DATA SUPPLIED:
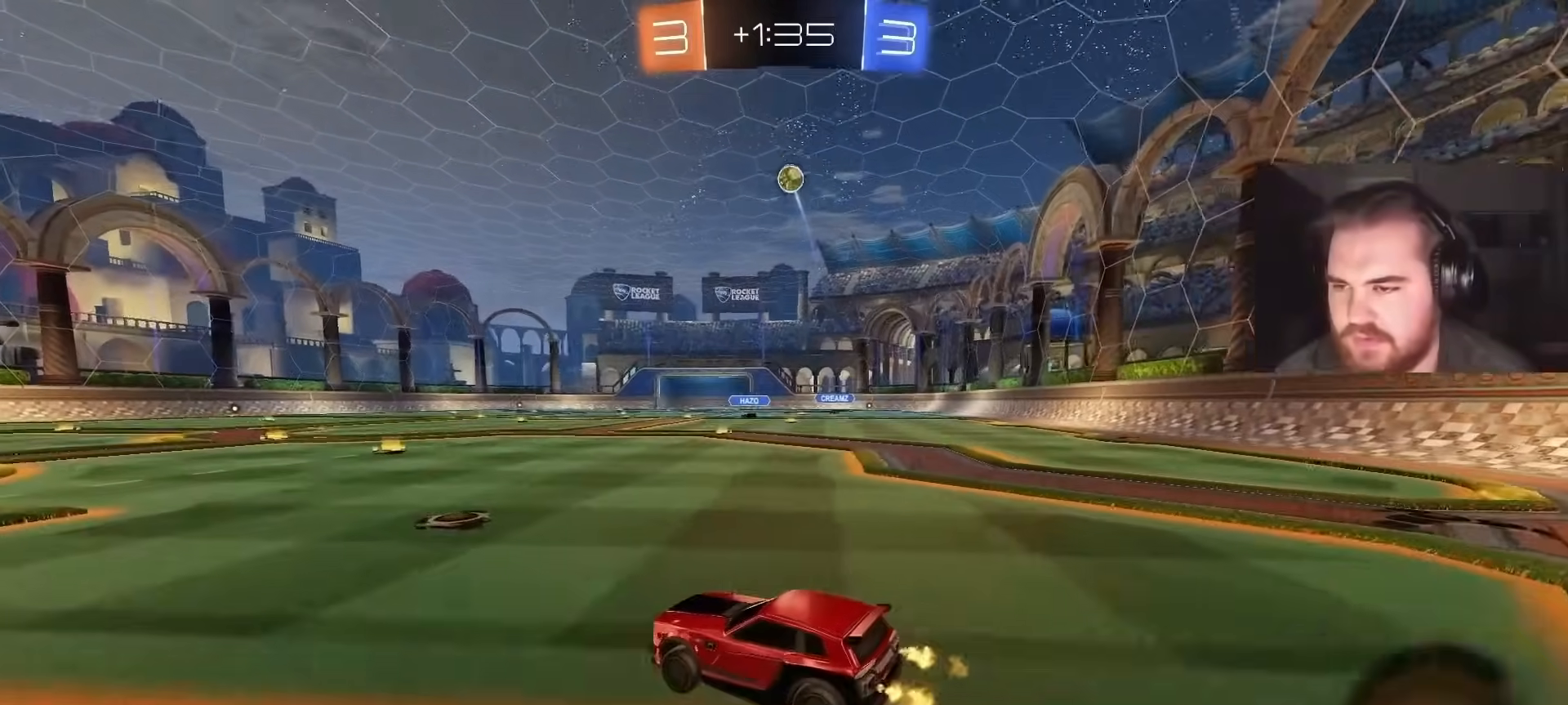
{"buttons": ["R2"], "left_stick": "left", "right_stick": "center", "events": [[200, "left_stick", "left"], [233, "R2", "up"], [500, "R2", "down"]]}
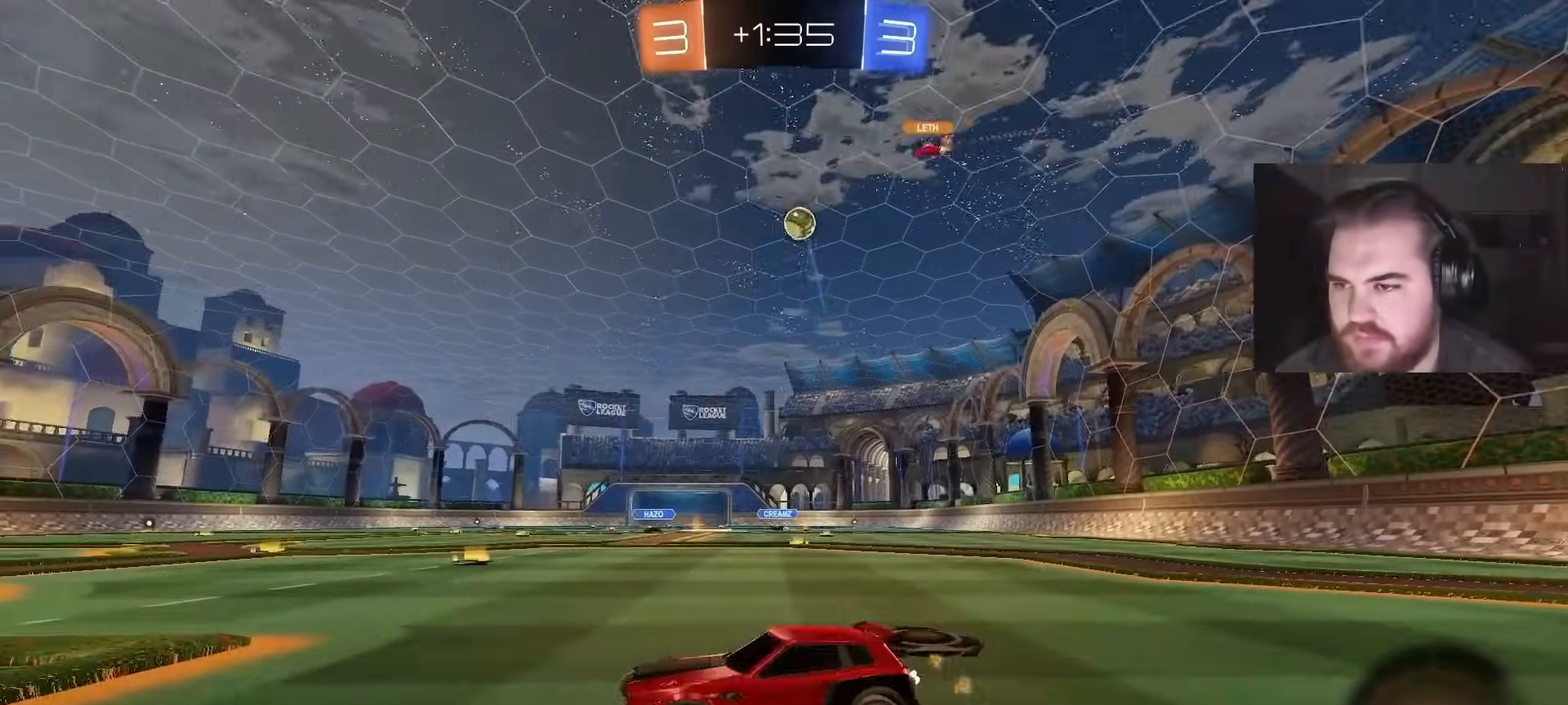
{"buttons": ["R2"], "left_stick": "center", "right_stick": "center", "events": [[83, "left_stick", "right"], [400, "left_stick", "center"]]}
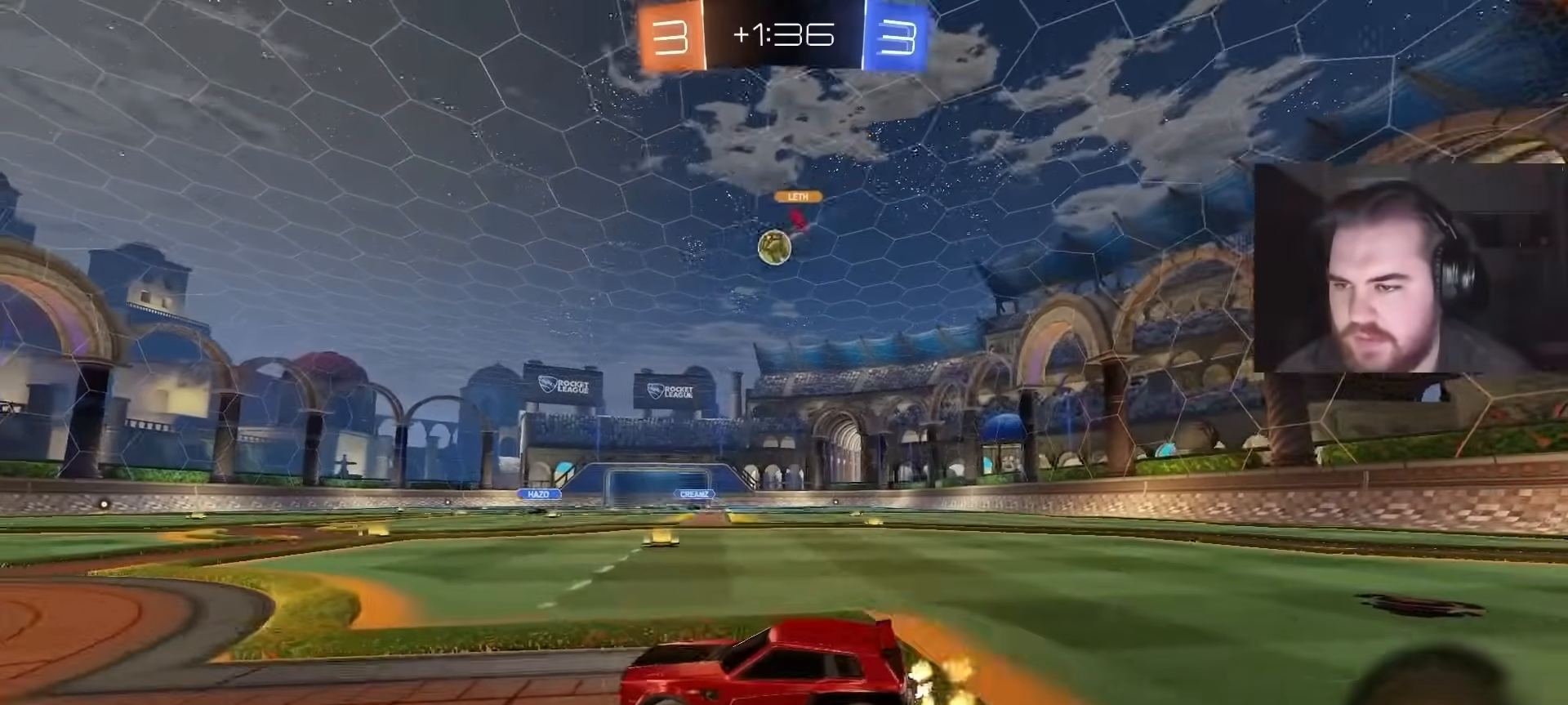
{"buttons": ["R2"], "left_stick": "up-right", "right_stick": "center", "events": [[233, "left_stick", "left"], [433, "left_stick", "up-right"]]}
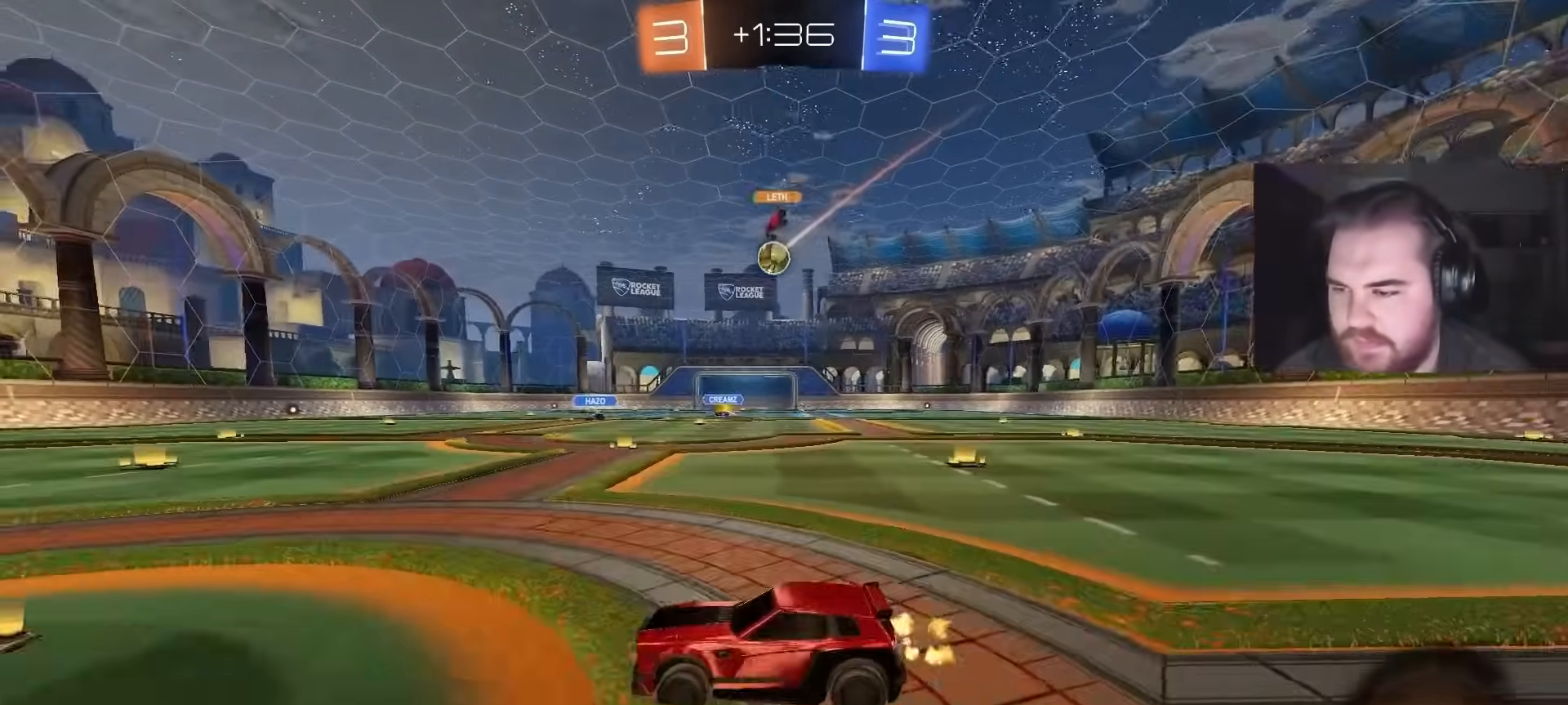
{"buttons": ["R2"], "left_stick": "right", "right_stick": "center", "events": [[83, "left_stick", "center"], [133, "R2", "up"], [167, "left_stick", "up-left"], [267, "left_stick", "right"], [450, "R2", "down"]]}
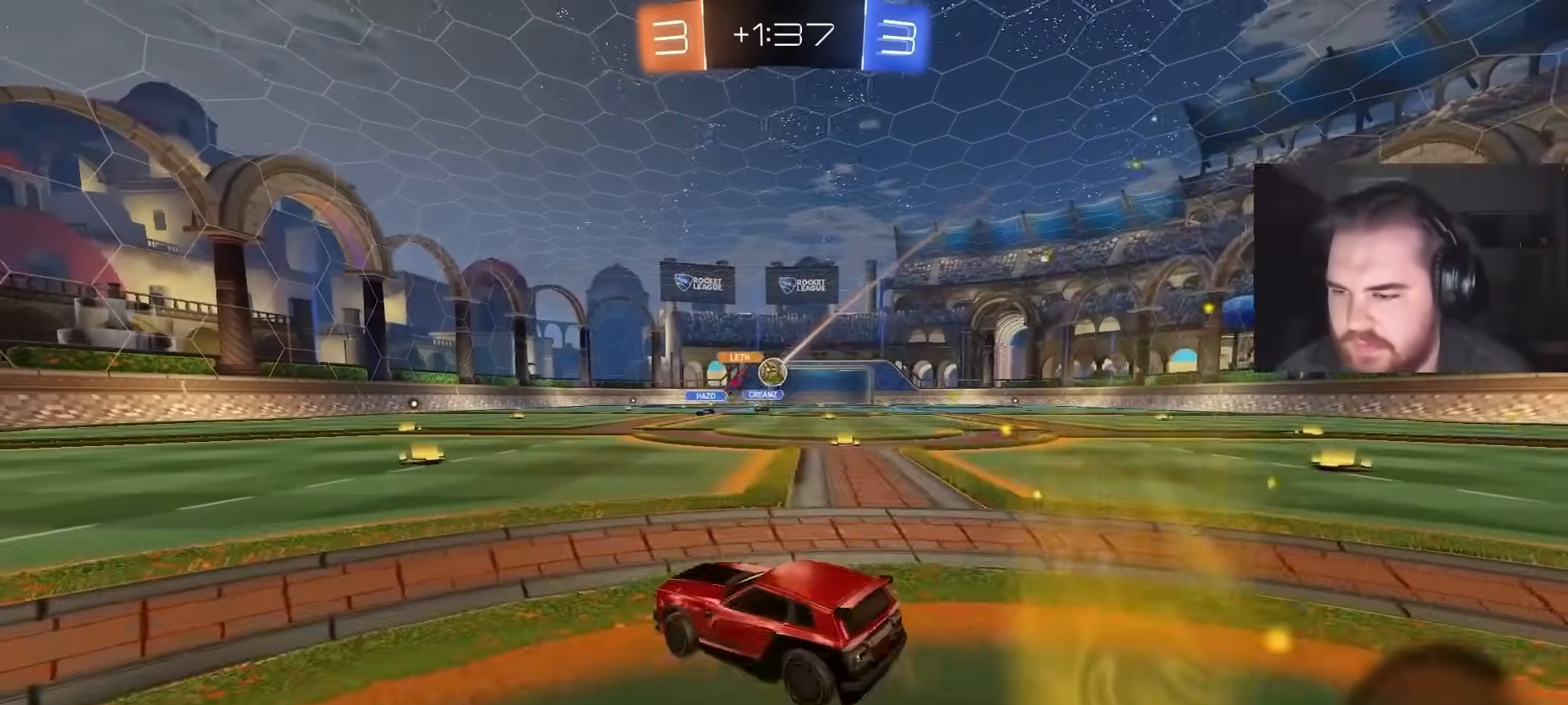
{"buttons": ["R2"], "left_stick": "center", "right_stick": "center", "events": [[183, "left_stick", "up-left"], [400, "left_stick", "up-right"], [500, "left_stick", "center"]]}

WHAT NEEDS TO BE DONE: Only the lines of the data holding the string "down" are wanted; copy each of them.

EXERCISE SOLUTION:
{"buttons": ["R2"], "left_stick": "left", "right_stick": "center", "events": [[200, "left_stick", "left"], [233, "R2", "up"], [500, "R2", "down"]]}
{"buttons": ["R2"], "left_stick": "right", "right_stick": "center", "events": [[83, "left_stick", "center"], [133, "R2", "up"], [167, "left_stick", "up-left"], [267, "left_stick", "right"], [450, "R2", "down"]]}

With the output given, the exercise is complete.